Nos résultats confirment l’existence d’une transmission hétérogène de la politique monétaire dans la zone euro. Ainsi, pour un taux directeur constant fixé par la BCE à 2 %, comme cela était le cas entre 2003 et 2005, les estimations réalisées sur la période précédant la crise suggèrent que le taux d’équilibre de long terme appliqué respectivement par les banques espagnoles et irlandaises serait de 3,2 % et 3,3 %. Comparativement, le taux équivalent en Allemagne serait de 4,3 %. En outre, l’inflation plus élevée en Espagne et en Irlande amplifierait cet écart de taux nominal. Nous montrons ensuite que la répercussion des variations du taux directeur de la BCE sur les taux bancaires est, avant la crise, plus forte en Espagne ou en Irlande qu’elle ne l’est en Allemagne (graphique), ce qui renvoie aux différences observées sur la part des prêts effectués à taux variable dans ces différents pays Il faut noter qu’avec la crise, la transmission de la politique monétaire a été fortement perturbée. Les banques n’ont pas forcément ajusté l’offre et la demande de crédit en modifiant les taux mais en durcissant les conditions d’octroi des crédits[1]. Par ailleurs, les estimations portant sur la relation entre les taux appliqués par les banques et les prix immobiliers suggèrent une forte hétérogénéité à l’intérieur de la zone euro. Ces différents résultats permettent donc de comprendre, au moins partiellement, les divergences observées sur les prix immobiliers dans la zone euro. La période au cours de laquelle le taux fixé par la BCE était bas aurait contribué au boom immobilier en Espagne et en Irlande. Puis, le durcissement de la politique monétaire, décidé après 2005, expliquerait également l’ajustement plus rapide des prix immobiliers observé dans ces deux pays. Nos estimations suggèrent également que les prix immobiliers dans ces deux pays sont aussi très sensibles aux évolutions de la croissance économique et démographique. Les cycles immobiliers ne peuvent donc pas se réduire à l’effet de la politique monétaire.

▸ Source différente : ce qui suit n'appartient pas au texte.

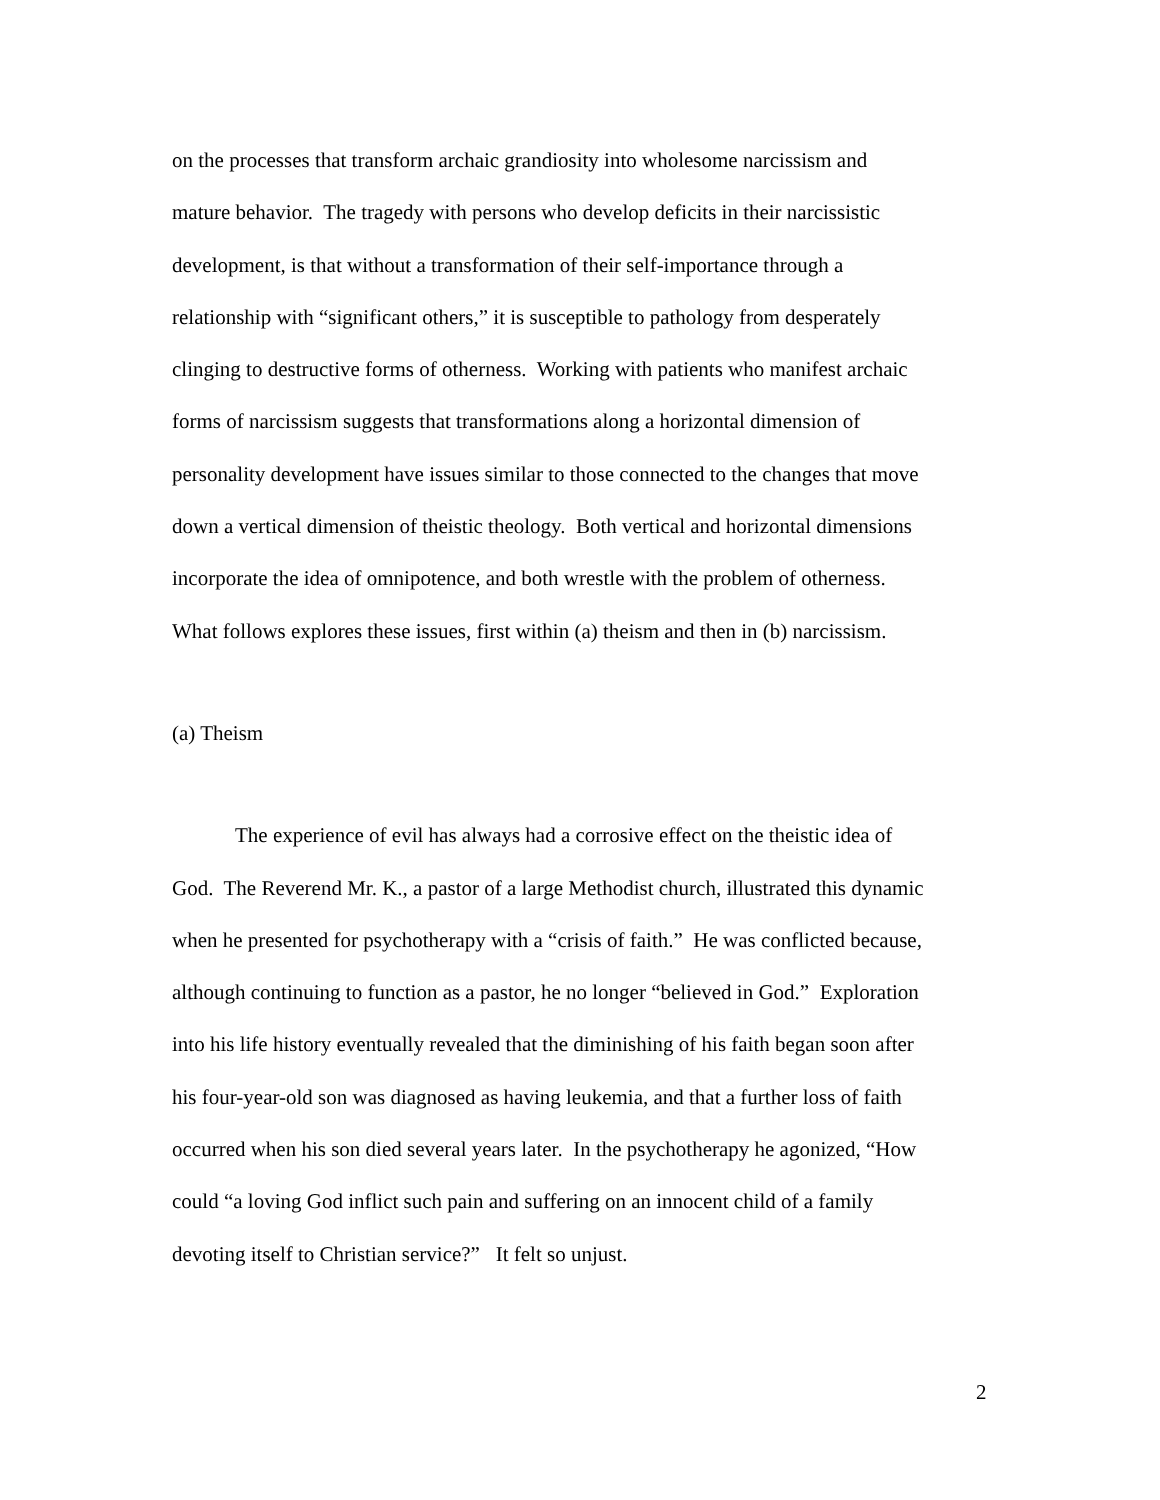on the processes that transform archaic grandiosity into wholesome narcissism and
mature behavior. The tragedy with persons who develop deficits in their narcissistic
development, is that without a transformation of their self-importance through a
relationship with “significant others,” it is susceptible to pathology from desperately
clinging to destructive forms of otherness. Working with patients who manifest archaic
forms of narcissism suggests that transformations along a horizontal dimension of
personality development have issues similar to those connected to the changes that move
down a vertical dimension of theistic theology. Both vertical and horizontal dimensions
incorporate the idea of omnipotence, and both wrestle with the problem of otherness.
What follows explores these issues, first within (a) theism and then in (b) narcissism.
(a) Theism
The experience of evil has always had a corrosive effect on the theistic idea of
God. The Reverend Mr. K., a pastor of a large Methodist church, illustrated this dynamic
when he presented for psychotherapy with a “crisis of faith.” He was conflicted because,
although continuing to function as a pastor, he no longer “believed in God.” Exploration
into his life history eventually revealed that the diminishing of his faith began soon after
his four-year-old son was diagnosed as having leukemia, and that a further loss of faith
occurred when his son died several years later. In the psychotherapy he agonized, “How
could “a loving God inflict such pain and suffering on an innocent child of a family
devoting itself to Christian service?” It felt so unjust.
2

Dans la mesure où la crise récente trouve sa source dans les déséquilibres macroéconomiques qui se sont développés dans la zone euro, il est essentiel pour le bon fonctionnement de l’Union européenne de réduire les sources d’hétérogénéités entre les Etats membres. Pour autant, ceci n’est pas forcément du ressort de la politique monétaire. D’une part, il n’est pas certain que l’instrument de politique monétaire, le taux d’intérêt de court terme, soit l’outil adapté pour freiner le développement de bulles financières. D’autre part, la BCE conduit la politique monétaire pour l’ensemble de la zone euro en fixant un taux d’intérêt unique, ce qui ne lui permet pas de tenir compte des hétérogénéités qui caractérisent l’Union. Il  faut plutôt encourager la convergence des systèmes bancaire et financier. A cet égard, bien qu’elle soulève encore de nombreux problèmes (voir Maylis Avaro et Henri Sterdyniak), le projet d’union bancaire peut contribuer à réduire l’hétérogénéité. Un autre moyen efficace de réduire l’asymétrie de la transmission de la politique monétaire réside dans la mise en œuvre d’une politique prudentielle centralisée dont la BCE pourrait être en charge. De cette façon, il serait possible de renforcer la résilience du système financier en adoptant notamment une régulation du crédit bancaire qui pourrait tenir compte de la situation prévalant dans chaque pays afin d’éviter le développement de bulles qui font peser une menace pour les pays et pour la stabilité de l’union monétaire (voir le rapport du CAE n°96 pour plus de détails).


[1] Kremp et Sevestre (2012) mettent en avant le fait que la réduction des volumes de prêts ne provient pas uniquement d’un rationnement de l’offre de crédit mais que le climat récessif a également entraîné une baisse de la demande.